The only States, so far as we are informed, in which subsequent changes are held to be evidence of prior negligence, are Pennsylvania and Kansas, the decisions in which are supported by no satisfactory reasons. McKee v. Bidwell, 74 Penn. St. 218, 225, and cases cited; St. Louis & San Francisco Railway v. Weaver, 35 Kansas, 412.

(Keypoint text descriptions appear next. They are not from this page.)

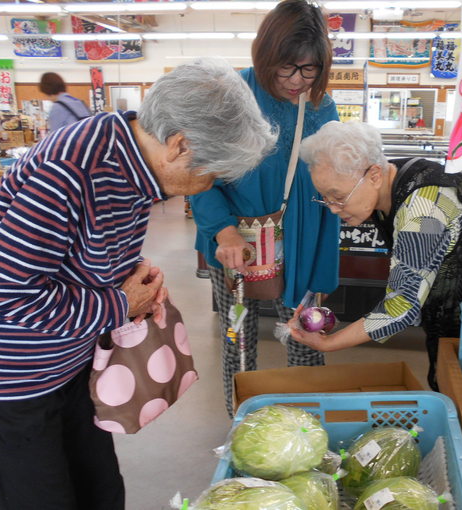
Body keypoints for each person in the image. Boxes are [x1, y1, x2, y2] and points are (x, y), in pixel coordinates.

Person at [0, 59, 276, 510]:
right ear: (180, 145)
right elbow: (2, 293)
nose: (207, 185)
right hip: (14, 378)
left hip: (71, 360)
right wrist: (117, 303)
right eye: (211, 173)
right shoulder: (67, 171)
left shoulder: (130, 158)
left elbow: (84, 248)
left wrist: (137, 279)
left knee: (101, 492)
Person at [292, 121, 462, 390]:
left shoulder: (424, 208)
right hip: (455, 303)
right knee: (452, 380)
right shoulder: (389, 175)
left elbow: (402, 307)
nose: (333, 208)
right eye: (324, 197)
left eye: (337, 196)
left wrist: (330, 343)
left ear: (373, 175)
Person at [189, 0, 341, 418]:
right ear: (266, 56)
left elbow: (327, 177)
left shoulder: (320, 106)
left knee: (306, 335)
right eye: (286, 68)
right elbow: (198, 174)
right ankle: (240, 422)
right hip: (237, 241)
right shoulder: (231, 97)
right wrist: (222, 231)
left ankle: (310, 425)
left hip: (302, 240)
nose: (296, 80)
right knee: (238, 337)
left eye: (308, 69)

The true rule and the reasons for it were well expressed in Morse v. Minneapolis & St. Louis Railway, above cited, in which Mr. Justice Mitchell, delivering the unanimous opinion of the Supreme Court of Minnesota, after referring to, earlier *208 opinions of the same court the other way, said: "But on mature reflection, we have concluded that evidence of this kind ought not to be admitted under any circumstances, and that the rule heretofore adopted by this court is on principle wrong; not for the reason given by some courts, that the acts of the employes in making such repairs are not admissible against their principals, but upon the broader ground that such acts afford no legitimate basis for construing such an act as an admission of previous neglect of duty. A person may have exercised all the care which the law required, and yet, in the light of his new experience, after an unexpected accident has occurred, and as a measure of extreme caution, he may adopt additional safeguards. The more careful a person is, the more regard he has for the lives of others, the more likely he would be to do so, and it would seem unjust that he could not do so without being liable to have such acts construed as an admission of prior negligence. We think such a rule puts an unfair interpretation upon human conduct, and virtually holds out an inducement for continued negligence." 30 Minnesota, 465, 468.

The same rule appears to be well settled in England. In a case in which it was affirmed by the Court of Exchequer, Baron Bramwell said: "People do not furnish evidence against themselves simply by adopting a new plan in order to prevent the recurrence of an accident. I think that a proposition to the contrary would be barbarous. It would be, as I have often had occasion to tell juries, to hold that, because the world gets wiser as it gets older, therefore it was foolish before." Hart v. Lancashire & Yorkshire Railway, 21 Law Times (N.S.) 261, 263.

As the incompetent evidence admitted against the defendant's exception bore upon one of the principal issues on trial, and tended to prejudice the jury against the defendant, and it cannot be known how much the jury were influenced by it, its admission requires that the

Judgment be reversed, and the case remanded to the Supreme Court of the State of Washington, with directions to set aside the verdict and to order a new trial.